At the other end of the spectrum stand much more provincial investigators. As Michael S. Foster pointed out in his paper "The Mesoamerican Connection: A View From the South," published in The Chichimec Sea, "In most instances southwestern archaeologists tend towards an isolationist view, rejecting the proposition that mesoamerican [sic] cultural developments influenced the development of southwestern society." Although some archaeologists have studied the interaction between the peoples, their "conclusions have been generally unchanged: mesoamerican cultures had little if any influence on the development and character of southwestern societies."

It is inescapable, however, that on the surfaces of stone, ceramics and ceremonial chamber walls across the desert, we find images of icons and designs which appear to have Mesoamerican roots, including, most famously: the horned serpent figure, apparently derived from the Mesoamerican plumed serpent, an icon for the Quetzalcoatl deity; goggle-eyed, snarling-mouth masks, possible a descendant from the Mesoamerican Tlaloc figure, the storm deity; collared jaguars, purportedly an icon for a Mesoamerican priest clan; and step-fret and step-sided pyramidal designs, which resemble Mesoamerican motifs. In Hohokam and Casas Grandes Puebloan ruins, we find ceremonial platform mounds and sunken ball courts much like those in the Mesoamerican region. At Chaco Canyon ruins, we find architectural features such as colonnades and support post seating disks which have apparent counterparts in Mesoamerica. At many Puebloan sites, we find macaw and parrot remains, shell trumpets, copper bells (or "tinklers") and other trade goods which originated in Mesoamerica. Perhaps most importantly, we know that corn, the paramount crop of the Puebloan farmers, had its origins in Mesoamerica.

Those who hold to the view that Mesoamerica had a strong influence on the Indians of the desert "have emphasized the occurrence of Mexican items, technology, and iconographic symbols in the Southwest as evidence for a mesoamerican presence in the Southwest," said Foster. "These traits not only represent tangible bits of material culture but also elements in a belief system."

By contrast, those who discount Mesoamerican influences think that the relatively low abundance of Mesoamerican trade goods and the inexact similarities in ritual and icons make it "reasonable to assume that local southwestern leadership depended far more heavily upon ‘local’ symbols of authority and status than on rare mesoamerican items," according to Foster.

Although archaeologists agree that Mesoamericans left their fingerprints in the deserts of North America, we have no consensus on the full effects that contacts may have had on the cultural development of the Puebloans.

What purpose did the prehistoric roads of Chaco Canyon serve?

[Stored records]
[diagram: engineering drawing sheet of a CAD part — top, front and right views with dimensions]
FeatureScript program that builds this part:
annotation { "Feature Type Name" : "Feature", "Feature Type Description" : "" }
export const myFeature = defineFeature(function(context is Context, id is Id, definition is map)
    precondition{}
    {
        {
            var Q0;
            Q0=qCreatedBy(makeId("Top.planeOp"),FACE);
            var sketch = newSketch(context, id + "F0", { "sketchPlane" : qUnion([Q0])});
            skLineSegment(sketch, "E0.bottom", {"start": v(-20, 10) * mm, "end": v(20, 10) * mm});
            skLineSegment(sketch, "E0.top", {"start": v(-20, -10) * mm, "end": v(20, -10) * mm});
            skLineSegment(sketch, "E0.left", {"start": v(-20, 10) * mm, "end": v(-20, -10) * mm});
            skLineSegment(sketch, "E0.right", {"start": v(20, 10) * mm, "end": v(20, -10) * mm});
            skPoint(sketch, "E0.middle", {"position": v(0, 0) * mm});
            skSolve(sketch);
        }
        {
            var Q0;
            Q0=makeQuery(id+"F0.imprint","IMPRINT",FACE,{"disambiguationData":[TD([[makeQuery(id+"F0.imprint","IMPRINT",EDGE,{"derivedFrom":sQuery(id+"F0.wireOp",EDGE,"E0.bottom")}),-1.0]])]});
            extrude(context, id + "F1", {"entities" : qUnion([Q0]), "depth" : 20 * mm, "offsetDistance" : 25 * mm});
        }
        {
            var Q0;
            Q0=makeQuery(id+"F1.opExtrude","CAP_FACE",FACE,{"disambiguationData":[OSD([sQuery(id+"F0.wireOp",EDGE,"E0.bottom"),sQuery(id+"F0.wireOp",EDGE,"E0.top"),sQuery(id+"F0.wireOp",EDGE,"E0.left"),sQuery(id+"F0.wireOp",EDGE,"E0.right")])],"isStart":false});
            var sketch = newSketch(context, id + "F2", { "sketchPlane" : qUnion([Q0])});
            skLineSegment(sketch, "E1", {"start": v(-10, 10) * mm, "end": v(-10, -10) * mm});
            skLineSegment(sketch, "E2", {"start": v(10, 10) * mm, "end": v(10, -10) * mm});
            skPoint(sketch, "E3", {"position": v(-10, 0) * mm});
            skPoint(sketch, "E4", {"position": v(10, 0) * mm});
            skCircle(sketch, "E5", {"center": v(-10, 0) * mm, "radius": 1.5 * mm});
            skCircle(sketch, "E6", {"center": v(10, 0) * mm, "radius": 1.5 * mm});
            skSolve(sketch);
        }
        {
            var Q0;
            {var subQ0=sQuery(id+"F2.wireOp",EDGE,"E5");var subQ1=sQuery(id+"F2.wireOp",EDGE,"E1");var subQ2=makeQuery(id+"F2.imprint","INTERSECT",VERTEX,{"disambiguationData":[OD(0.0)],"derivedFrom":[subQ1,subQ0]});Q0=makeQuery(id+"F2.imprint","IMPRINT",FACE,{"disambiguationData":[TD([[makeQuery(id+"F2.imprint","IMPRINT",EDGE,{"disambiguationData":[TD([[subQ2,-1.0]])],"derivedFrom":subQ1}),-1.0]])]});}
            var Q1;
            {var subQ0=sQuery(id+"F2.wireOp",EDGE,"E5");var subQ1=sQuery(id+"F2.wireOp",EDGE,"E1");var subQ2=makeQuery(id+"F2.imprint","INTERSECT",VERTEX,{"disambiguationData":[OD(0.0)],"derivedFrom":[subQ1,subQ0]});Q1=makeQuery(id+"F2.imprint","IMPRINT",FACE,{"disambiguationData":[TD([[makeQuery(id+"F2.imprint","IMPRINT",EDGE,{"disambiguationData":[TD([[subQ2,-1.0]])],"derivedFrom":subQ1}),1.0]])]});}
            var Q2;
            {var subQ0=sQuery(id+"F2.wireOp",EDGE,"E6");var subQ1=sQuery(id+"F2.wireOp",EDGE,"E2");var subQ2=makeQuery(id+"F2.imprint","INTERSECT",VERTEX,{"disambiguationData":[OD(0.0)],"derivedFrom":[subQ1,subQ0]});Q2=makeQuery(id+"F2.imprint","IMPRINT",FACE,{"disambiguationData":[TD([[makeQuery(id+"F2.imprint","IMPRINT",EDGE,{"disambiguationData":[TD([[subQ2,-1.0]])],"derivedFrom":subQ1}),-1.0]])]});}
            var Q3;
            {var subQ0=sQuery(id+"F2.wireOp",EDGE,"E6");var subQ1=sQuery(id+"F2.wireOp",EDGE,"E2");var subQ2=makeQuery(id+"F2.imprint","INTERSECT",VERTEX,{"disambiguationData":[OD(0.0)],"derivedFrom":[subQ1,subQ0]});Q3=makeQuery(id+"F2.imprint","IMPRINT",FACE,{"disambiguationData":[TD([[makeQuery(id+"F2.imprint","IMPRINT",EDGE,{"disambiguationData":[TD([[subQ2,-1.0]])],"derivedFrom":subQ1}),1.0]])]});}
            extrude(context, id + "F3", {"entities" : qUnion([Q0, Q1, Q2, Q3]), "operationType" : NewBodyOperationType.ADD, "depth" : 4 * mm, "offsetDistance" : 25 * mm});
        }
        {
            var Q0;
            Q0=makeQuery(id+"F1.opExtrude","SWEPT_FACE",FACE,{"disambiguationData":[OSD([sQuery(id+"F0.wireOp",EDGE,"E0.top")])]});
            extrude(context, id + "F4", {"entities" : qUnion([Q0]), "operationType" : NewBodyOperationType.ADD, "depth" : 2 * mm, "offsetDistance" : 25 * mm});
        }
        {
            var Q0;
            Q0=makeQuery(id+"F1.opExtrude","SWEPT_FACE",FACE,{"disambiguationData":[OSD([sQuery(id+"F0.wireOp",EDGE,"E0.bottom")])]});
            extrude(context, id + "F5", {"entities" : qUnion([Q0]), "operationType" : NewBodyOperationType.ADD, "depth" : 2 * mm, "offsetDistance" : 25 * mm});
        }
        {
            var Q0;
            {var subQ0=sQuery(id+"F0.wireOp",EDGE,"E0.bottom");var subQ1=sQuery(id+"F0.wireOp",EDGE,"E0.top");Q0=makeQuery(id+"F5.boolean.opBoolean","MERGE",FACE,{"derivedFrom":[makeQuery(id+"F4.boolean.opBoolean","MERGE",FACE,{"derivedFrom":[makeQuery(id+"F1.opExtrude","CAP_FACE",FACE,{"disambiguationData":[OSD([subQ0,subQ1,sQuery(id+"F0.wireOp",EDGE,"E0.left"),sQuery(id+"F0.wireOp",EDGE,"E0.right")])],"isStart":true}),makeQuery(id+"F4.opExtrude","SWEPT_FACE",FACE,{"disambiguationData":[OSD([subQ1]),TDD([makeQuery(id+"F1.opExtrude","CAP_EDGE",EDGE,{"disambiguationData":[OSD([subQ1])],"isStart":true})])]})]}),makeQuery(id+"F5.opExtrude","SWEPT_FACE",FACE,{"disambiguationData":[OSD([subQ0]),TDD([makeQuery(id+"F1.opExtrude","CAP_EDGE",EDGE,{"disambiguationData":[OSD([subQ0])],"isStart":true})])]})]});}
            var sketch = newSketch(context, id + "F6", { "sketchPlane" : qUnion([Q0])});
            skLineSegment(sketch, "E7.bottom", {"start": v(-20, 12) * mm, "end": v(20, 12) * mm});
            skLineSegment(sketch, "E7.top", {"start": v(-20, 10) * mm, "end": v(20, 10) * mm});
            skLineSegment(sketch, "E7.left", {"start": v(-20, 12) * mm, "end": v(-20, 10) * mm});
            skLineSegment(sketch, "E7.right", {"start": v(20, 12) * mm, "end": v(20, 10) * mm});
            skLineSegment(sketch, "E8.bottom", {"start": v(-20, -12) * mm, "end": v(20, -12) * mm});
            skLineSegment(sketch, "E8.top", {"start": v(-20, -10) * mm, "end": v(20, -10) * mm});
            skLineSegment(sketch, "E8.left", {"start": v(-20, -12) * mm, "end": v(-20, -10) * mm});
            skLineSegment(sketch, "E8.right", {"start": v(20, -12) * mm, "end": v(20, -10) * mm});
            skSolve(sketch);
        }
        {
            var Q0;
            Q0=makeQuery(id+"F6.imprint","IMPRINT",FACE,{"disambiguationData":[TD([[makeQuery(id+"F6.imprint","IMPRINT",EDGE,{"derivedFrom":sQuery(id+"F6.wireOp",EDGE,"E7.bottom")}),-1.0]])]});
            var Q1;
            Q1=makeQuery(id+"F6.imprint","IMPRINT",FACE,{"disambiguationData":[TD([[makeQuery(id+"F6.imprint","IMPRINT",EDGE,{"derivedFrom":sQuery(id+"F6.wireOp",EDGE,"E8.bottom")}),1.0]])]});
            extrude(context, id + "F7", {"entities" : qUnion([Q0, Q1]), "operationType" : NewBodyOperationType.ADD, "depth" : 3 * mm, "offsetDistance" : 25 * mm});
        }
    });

§ DIRECTIVES
1. Decide whether each statement agrees with the passage on Mesoamerican influence in the Southwest: (a) Foster reports that southwestern archaeologists mostly take an isolationist view; (b) corn first arose in the Southwest; (c) archaeologists have reached consensus on the full effects of contact on Puebloan culture. For each, answer yes or no and quote the deciding words of the passage.
2. Write the next part of the passage on Mesoamerican influence in the Southwest, picking up from its final line.
This material stands apart from the passage on Mesoamerican influence in the Southwest.

§ OUTPUTS BY TASK
1.
(a) Yes: "In most instances southwestern archaeologists tend towards an isolationist view"
(b) No: "corn, the paramount crop of the Puebloan farmers, had its origins in Mesoamerica"
(c) No: "we have no consensus on the full effects that contacts may have had on the cultural development of the Puebloans"

2.
Among the most baffling cultural features of the prehistoric American deserts are the road systems of the Chaco Canyon Anasazi, who had no wheeled cargo vehicles and draft animals or even pack animals to use the roads. In their book Chaco Canyon, Robert H. and Florence C. Lister said that the roads "could have had several functions, namely to provide well-defined routes for the travel of groups and individuals within the Chaco sphere and between nearby community centers, to transport raw materials into Chaco Canyon and goods and materials among those affiliated towns, to facilitate communication between widely separated groups, and as a means for keeping the Chacoans together as a cohesive social force. No other aboriginal land communication system of such magnitude and purpose has been recognized north of Mexico." Navajos told Marietta Wetherill, wife of famous early archaeologist Richard Wetherill, that the roadways were actually "race courses." In accounts referred to by Linda Cordell in Archaeology of the Southwest, Navajos said that they believed that the roads had served as transportation arteries for construction timbers. Renowned archaeologist Neil Judd thought the roads were "ceremonial highways." John R. Stein and Andrew P. Fowler called them "earthen umbilicals," which connected outlying communities to Chaco Canyon. By any interpretation, the Chacoan Anasazi left few artifacts along theindians roadways to signify the functions or even to mark the passages.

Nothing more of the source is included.